No-Cal
- Type: Soft drink
- Origin: United States
- Introduced: 1952
- Flavor: chocolate, black cherry, ginger ale, root beer

= No-Cal =

Diet soda

No-Cal was the first diet soda. It was initially marketed to diabetics in a number of flavors, the most popular being black cherry.

==History==
Hyman Kirsch and his son Morris, both Russian immigrants living in Williamsburg, Brooklyn, New York, began selling sodas in 1904. Their involvement with the Jewish Sanitarium for Chronic Disease (now known as Kingsbrook Jewish Medical Center), led them to the invention of a sugar-free drink to meet the needs of the hospital's diabetic patients.

Kirsch Beverages developed a line of zero-calorie soft drinks that they called No-Cal, which they began selling in 1952. The soda was produced at the company's plant in College Point, Queens, New York.

Initially it came only in ginger ale, sweetened with sodium cyclamate. Later, root beer and black cherry were added, the latter becoming the flagship flavor. Eventually they added lemon, cola, coffee, and chocolate sodas.

Eventually, the company started marketing the soda to "weight-conscious" housewives. It thus took off in popularity, until the company was worth millions.

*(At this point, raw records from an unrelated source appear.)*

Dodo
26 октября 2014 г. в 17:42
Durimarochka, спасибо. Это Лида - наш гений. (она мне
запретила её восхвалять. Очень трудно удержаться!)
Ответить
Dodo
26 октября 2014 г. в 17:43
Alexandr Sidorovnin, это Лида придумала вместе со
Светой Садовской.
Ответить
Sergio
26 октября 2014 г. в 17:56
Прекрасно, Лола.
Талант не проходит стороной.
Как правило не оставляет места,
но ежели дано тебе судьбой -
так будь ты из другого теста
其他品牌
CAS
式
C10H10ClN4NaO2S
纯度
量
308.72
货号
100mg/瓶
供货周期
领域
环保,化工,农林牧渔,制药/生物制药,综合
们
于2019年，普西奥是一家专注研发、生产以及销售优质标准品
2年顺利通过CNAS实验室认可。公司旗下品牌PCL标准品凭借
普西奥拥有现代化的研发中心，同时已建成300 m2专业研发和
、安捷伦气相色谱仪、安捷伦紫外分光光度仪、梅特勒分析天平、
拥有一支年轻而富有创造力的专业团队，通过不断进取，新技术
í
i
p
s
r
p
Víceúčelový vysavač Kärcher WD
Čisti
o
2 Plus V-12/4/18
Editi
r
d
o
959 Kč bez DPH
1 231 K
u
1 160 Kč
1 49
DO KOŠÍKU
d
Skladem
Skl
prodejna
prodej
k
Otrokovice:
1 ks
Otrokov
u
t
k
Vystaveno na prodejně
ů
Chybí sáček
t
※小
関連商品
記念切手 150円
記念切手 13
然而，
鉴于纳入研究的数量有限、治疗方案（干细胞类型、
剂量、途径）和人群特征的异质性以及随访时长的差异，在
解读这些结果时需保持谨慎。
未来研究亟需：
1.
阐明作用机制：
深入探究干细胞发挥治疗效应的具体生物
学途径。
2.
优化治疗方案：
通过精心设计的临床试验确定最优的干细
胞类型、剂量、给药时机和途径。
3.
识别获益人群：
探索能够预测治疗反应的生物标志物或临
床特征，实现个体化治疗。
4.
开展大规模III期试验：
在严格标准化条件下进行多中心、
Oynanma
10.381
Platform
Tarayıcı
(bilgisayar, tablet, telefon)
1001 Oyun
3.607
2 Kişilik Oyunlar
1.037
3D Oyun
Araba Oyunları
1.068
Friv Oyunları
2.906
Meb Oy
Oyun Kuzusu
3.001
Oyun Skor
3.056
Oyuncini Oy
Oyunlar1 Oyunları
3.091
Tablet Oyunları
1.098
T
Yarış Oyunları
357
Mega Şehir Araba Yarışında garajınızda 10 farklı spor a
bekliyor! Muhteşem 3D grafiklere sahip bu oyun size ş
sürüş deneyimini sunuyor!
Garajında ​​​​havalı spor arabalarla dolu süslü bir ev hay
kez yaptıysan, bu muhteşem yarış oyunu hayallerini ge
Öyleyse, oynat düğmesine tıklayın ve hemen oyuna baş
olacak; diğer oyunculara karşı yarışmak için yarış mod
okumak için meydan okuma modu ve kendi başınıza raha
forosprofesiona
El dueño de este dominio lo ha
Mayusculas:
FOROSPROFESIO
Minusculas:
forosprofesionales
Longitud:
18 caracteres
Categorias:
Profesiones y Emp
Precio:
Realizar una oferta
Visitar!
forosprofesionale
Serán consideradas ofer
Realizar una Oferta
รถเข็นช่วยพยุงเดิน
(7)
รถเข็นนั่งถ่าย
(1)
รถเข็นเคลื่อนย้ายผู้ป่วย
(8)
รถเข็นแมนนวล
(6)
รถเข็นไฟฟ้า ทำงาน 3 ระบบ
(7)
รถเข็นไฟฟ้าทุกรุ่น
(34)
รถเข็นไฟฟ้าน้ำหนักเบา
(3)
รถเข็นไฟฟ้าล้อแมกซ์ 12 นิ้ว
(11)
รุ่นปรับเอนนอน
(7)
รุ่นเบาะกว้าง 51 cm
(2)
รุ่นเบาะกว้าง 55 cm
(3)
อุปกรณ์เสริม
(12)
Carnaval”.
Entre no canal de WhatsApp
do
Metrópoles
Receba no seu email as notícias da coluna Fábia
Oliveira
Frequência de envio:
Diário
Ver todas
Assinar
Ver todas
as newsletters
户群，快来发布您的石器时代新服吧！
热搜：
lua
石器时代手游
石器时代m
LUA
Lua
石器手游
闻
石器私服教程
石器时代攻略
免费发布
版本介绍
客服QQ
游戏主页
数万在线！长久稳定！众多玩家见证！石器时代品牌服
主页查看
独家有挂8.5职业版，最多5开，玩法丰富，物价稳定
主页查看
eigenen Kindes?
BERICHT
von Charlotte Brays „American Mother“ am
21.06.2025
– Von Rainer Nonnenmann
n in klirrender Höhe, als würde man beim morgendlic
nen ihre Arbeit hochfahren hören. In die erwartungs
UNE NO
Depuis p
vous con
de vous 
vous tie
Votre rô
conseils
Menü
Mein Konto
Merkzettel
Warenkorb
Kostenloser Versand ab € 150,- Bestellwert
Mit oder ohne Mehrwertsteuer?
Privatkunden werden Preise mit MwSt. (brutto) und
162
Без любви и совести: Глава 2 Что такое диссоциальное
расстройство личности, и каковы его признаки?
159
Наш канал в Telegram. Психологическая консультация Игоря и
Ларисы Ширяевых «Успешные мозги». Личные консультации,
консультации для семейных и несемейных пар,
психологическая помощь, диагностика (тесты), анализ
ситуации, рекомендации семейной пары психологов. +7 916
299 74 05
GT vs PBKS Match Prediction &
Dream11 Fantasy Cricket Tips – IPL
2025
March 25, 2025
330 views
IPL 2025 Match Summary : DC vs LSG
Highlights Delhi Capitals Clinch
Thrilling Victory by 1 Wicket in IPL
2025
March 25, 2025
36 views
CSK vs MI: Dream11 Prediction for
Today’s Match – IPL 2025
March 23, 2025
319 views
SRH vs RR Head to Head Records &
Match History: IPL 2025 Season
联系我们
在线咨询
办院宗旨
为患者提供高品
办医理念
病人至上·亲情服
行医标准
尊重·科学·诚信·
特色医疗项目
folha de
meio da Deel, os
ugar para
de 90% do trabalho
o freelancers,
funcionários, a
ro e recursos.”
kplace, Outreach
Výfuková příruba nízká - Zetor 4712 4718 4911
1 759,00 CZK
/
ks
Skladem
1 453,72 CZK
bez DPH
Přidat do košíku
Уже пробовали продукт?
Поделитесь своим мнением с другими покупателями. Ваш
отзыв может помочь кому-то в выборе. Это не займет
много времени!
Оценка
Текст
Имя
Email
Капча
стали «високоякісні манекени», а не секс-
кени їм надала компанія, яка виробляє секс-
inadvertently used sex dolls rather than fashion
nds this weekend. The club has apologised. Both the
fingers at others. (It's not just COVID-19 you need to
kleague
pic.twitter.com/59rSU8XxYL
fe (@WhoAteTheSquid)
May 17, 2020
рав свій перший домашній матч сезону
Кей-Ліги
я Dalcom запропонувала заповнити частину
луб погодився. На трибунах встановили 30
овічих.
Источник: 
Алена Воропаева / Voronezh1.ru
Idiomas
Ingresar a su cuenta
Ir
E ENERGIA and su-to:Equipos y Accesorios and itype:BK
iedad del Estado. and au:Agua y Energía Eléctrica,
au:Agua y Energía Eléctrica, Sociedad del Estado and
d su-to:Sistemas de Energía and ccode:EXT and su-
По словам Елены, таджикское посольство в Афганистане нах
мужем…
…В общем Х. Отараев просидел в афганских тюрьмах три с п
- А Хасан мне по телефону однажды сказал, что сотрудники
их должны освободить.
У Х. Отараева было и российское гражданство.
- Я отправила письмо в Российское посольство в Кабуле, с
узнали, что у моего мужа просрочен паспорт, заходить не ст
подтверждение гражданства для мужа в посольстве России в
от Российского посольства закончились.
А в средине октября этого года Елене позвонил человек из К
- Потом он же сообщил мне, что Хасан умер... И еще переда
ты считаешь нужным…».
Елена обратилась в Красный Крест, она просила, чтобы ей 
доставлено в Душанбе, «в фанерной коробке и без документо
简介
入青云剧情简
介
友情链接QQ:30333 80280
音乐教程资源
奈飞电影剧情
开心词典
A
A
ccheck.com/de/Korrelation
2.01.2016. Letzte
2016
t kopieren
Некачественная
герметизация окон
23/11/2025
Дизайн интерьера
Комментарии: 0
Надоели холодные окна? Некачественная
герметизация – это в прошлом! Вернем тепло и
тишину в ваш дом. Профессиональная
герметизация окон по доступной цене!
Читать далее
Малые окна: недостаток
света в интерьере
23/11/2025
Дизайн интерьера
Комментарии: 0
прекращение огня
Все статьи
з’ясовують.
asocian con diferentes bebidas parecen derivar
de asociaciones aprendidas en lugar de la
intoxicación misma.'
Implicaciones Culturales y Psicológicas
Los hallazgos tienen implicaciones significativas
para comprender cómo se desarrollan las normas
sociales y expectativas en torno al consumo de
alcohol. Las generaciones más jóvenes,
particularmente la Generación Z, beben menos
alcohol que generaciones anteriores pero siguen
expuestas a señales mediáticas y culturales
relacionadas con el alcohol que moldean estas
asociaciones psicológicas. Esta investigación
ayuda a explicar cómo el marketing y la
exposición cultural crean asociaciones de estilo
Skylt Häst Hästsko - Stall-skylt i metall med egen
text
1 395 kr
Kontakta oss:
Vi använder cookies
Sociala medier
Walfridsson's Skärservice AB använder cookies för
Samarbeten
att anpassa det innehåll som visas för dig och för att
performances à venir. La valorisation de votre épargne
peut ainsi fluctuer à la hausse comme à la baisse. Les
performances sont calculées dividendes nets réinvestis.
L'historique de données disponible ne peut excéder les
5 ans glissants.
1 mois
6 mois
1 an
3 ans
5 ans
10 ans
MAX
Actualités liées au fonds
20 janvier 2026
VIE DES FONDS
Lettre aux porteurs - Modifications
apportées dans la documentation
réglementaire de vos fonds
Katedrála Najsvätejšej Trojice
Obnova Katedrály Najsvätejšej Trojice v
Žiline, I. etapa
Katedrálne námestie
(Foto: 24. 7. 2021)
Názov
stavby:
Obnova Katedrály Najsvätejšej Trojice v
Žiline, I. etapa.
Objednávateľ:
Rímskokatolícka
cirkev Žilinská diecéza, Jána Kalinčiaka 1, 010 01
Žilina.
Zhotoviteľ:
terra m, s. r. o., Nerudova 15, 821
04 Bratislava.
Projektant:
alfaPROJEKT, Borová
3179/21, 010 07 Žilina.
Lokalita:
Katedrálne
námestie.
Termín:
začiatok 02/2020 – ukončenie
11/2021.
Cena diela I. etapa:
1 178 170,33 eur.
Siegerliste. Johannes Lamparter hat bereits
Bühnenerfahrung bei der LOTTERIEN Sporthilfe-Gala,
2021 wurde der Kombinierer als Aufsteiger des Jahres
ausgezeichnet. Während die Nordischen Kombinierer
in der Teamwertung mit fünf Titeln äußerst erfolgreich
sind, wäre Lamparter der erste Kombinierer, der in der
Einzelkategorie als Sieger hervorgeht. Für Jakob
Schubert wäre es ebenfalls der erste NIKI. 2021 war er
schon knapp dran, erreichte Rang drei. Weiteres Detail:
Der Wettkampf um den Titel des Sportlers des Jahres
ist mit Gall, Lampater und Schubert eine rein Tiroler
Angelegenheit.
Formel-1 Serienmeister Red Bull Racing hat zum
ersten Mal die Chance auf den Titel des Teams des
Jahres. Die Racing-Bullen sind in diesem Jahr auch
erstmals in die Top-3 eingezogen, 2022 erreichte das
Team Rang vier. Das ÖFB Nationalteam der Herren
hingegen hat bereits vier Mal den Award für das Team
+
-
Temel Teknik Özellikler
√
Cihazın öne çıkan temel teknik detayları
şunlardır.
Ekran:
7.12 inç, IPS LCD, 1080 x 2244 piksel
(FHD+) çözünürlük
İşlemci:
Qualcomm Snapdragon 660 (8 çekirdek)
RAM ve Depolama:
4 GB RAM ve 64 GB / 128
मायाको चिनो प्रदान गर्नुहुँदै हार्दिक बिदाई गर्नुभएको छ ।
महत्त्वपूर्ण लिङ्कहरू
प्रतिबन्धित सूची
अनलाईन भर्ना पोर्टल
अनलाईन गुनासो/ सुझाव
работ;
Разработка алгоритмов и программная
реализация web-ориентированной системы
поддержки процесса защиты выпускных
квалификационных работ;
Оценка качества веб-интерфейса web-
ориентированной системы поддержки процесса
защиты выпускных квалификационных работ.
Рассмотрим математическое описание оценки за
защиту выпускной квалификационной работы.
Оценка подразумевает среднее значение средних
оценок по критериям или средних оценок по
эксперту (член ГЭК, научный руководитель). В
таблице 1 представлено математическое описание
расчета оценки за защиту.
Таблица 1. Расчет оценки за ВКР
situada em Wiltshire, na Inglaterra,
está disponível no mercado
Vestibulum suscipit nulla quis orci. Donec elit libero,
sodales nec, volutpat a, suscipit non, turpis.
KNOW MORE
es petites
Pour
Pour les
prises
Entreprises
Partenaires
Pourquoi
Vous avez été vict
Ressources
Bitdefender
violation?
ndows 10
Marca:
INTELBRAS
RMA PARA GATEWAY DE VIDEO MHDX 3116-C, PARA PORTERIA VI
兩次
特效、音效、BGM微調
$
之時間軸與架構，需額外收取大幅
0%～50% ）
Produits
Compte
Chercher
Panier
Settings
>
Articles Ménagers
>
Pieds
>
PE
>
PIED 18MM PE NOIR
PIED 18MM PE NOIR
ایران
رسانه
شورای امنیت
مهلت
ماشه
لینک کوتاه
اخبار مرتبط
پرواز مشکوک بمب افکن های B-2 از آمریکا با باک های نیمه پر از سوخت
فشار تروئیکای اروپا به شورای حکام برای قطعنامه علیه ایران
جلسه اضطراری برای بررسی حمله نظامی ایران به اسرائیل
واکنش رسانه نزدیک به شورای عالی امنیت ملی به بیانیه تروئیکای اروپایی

Ray Distributors, owned and operated by Arthur Raphael, was the sole distributor of No-Cal soda on Long Island from the early 1950s till his death in 1967. Mr. Raphael, a salesman for Kirsch before Hyman and Morris Kirsch gave him the opportunity to bring No-Cal to Nassau and Suffolk counties, was also instrumental in introducing No-Cal as a fountain drink.

==Advertising==
No-Cal used up-and-coming Hollywood starlets, such as Kim Novak and Julie Adams, in its print ads. Cartoonist Stan Goldberg did the advertising art for a billboard in Times Square.
Actor Jack Gilford was the No-Cal Genie in television and print ads.

==Decline ==
As major soda producers such as The Coca-Cola Company and PepsiCo launched their own diet brands in the 1960s, No-Cal found it hard to compete. This, coupled with the Food and Drug Administration's ban of cyclamate sweeteners from all U.S. food and drug products in October 1970, caused No-Cal to lose market share and slowly disappear.